Mlle Blanche se rassurait à demi, quand le souvenir soudain d’une conversation surprise entre deux de ses parentes illumina les ténèbres où elle se débattait.

L’une de ces deux jeunes femmes racontait en pleurant que son mari, qu’elle adorait, avait une liaison avant son mariage, et qu’il ne l’avait pas rompue.

Épouse légitime, elle était entourée de soins et de respects ; on lui faisait la charité des apparences, mais l’autre avait la réalité, l’amour.

Cette pauvre femme ajoutait encore que cette situation la rendait la plus misérable des créatures, qu’elle se taisait pourtant et dévorait ses larmes en secret, redoutant, au premier mot de reproche, de voir son mari l’abandonner ou cesser de se contraindre…

Cette confidence, autrefois, avait fait rire Mlle Blanche, et l’avait indignée en même temps.

— Peut-on être lâche à ce point !… s’était-elle dit.

Maintenant, il lui fallait bien reconnaître qu’elle avait raisonné la passion comme un aveugle-né la lumière.

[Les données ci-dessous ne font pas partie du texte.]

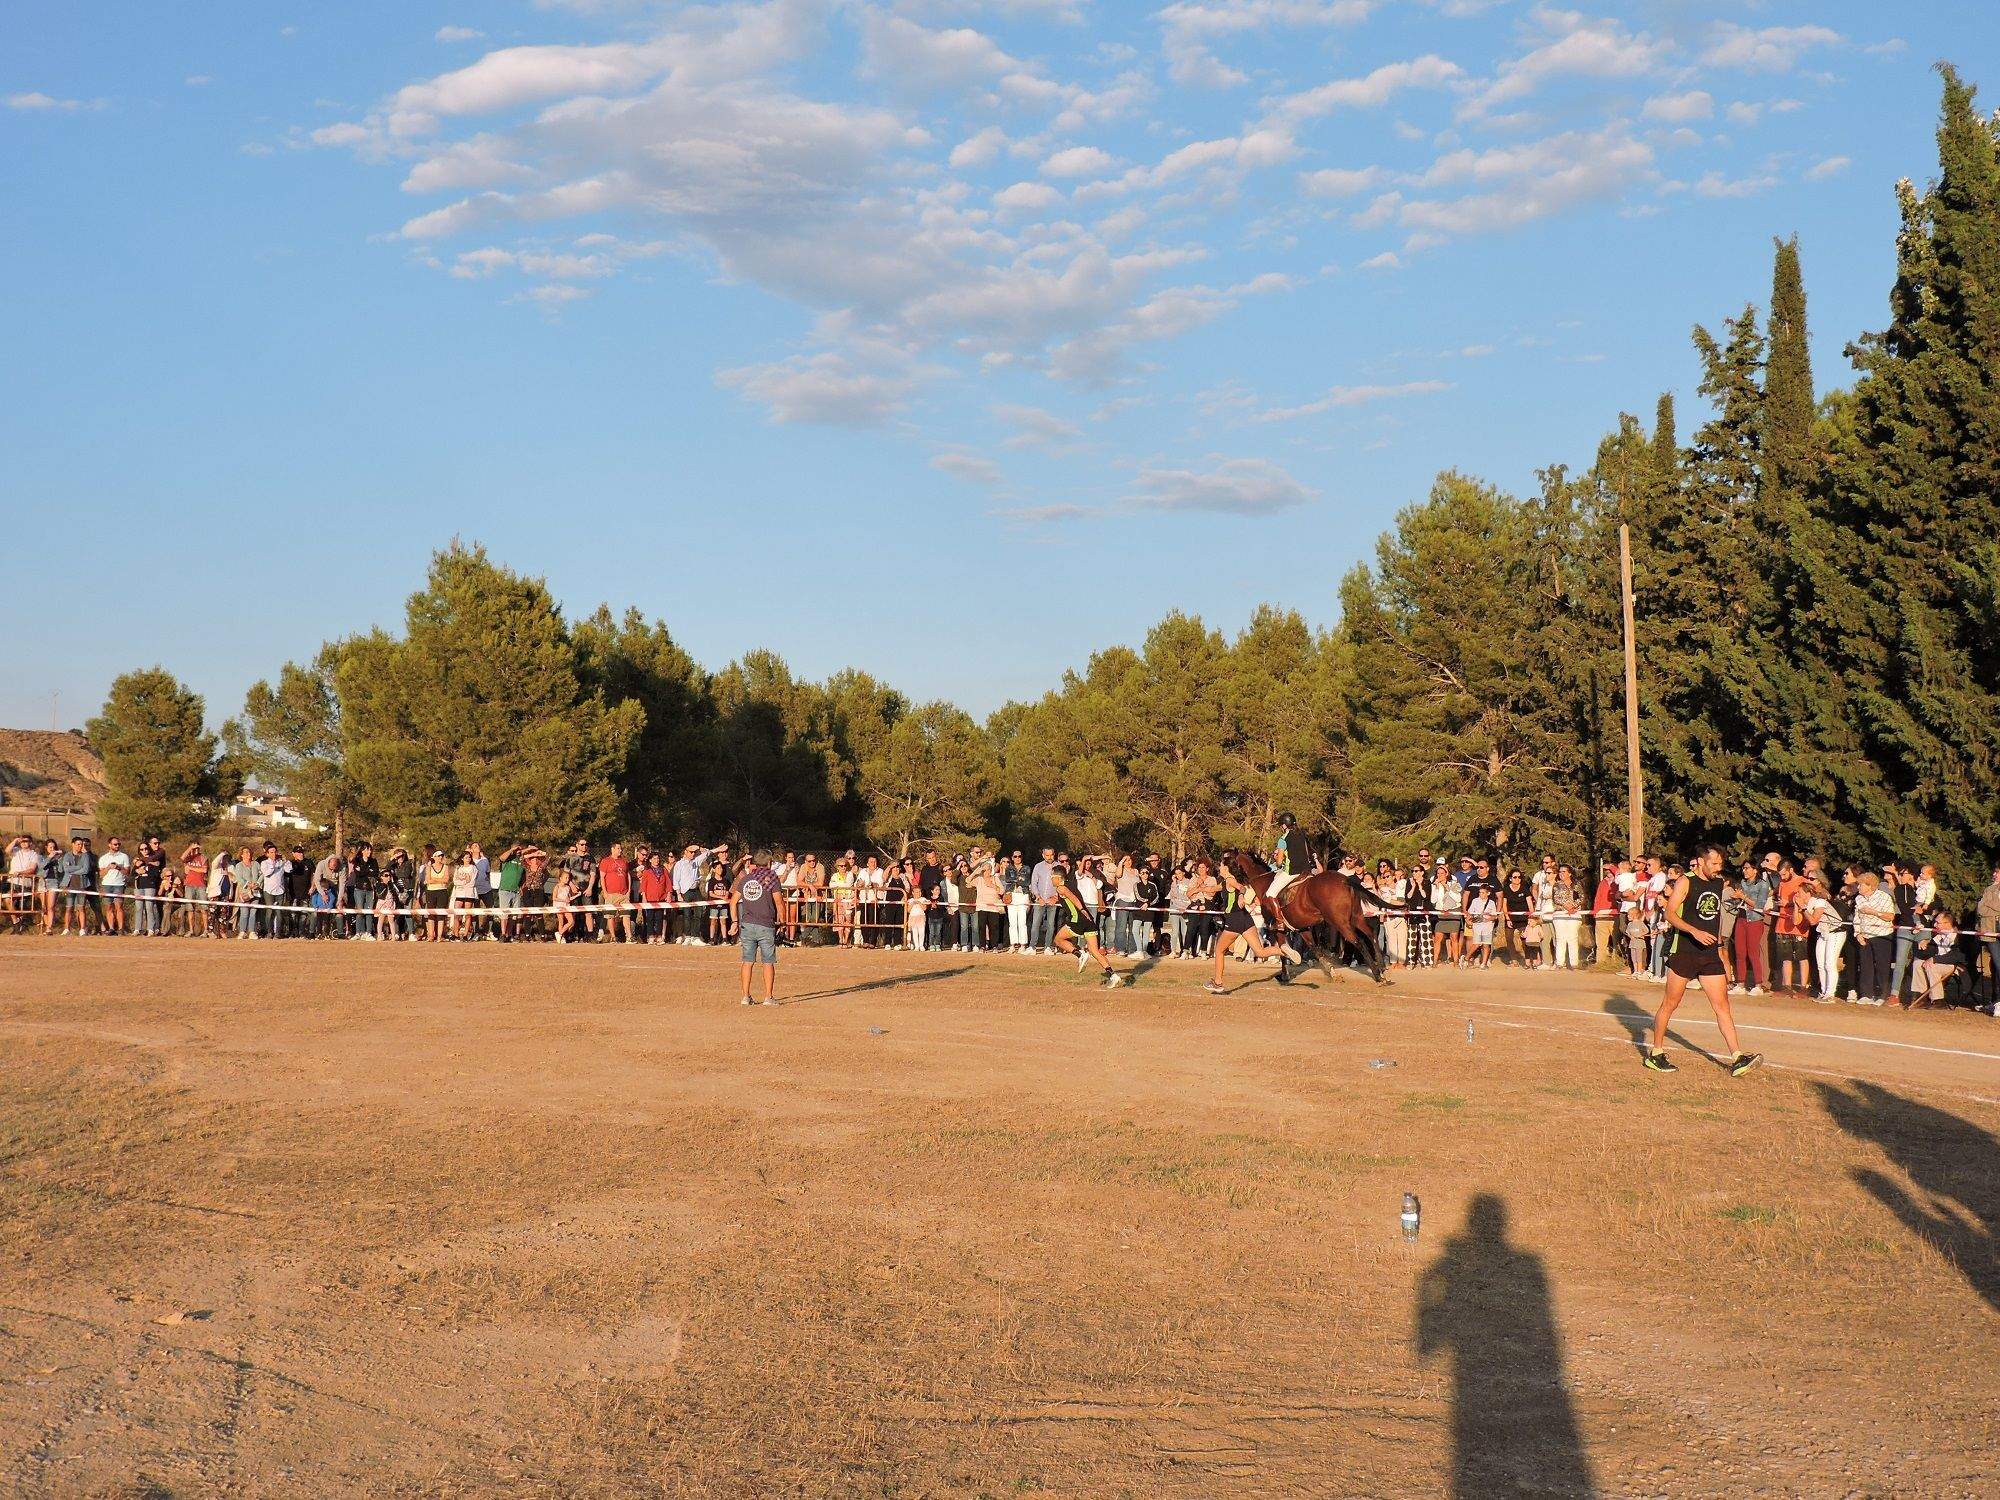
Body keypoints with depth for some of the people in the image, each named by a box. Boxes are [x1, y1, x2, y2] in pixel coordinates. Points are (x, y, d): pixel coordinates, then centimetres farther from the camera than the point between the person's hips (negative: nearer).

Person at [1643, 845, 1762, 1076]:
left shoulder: (1719, 883, 13)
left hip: (1710, 954, 6)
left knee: (1722, 1004, -1)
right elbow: (1670, 914, -16)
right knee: (1670, 1003, 3)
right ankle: (1655, 1054, 14)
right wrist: (1695, 931, -27)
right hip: (1684, 952, -6)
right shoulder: (1685, 882, -8)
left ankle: (1737, 1058, -4)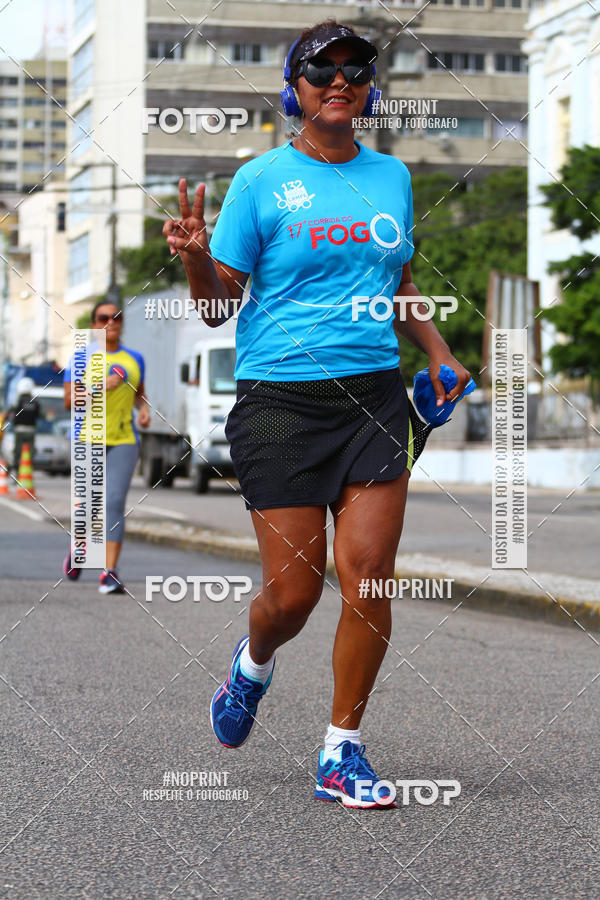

Et elle se disait :

— Qui me garantit que Martial ne songe pas à se conduire comme le mari de ma parente ?…

Mais comme jadis, tout lui paraissait préférable à l’ignominie d’un partage.

— Il faudrait écarter Marie-Anne, pensait-elle, la supprimer… mais comment ?…

Il faisait jour depuis longtemps que Mlle Blanche délibérait encore, hésitant entre mille projets contradictoires et plus impraticables les uns que les autres.

Pour la rappeler à la réalité, il ne fallut rien moins que l’entrée de sa camériste, qui lui apportait un énorme bouquet de roses envoyé par Martial…

— Comment, mademoiselle ne s’est pas couchée !… fit cette fille surprise.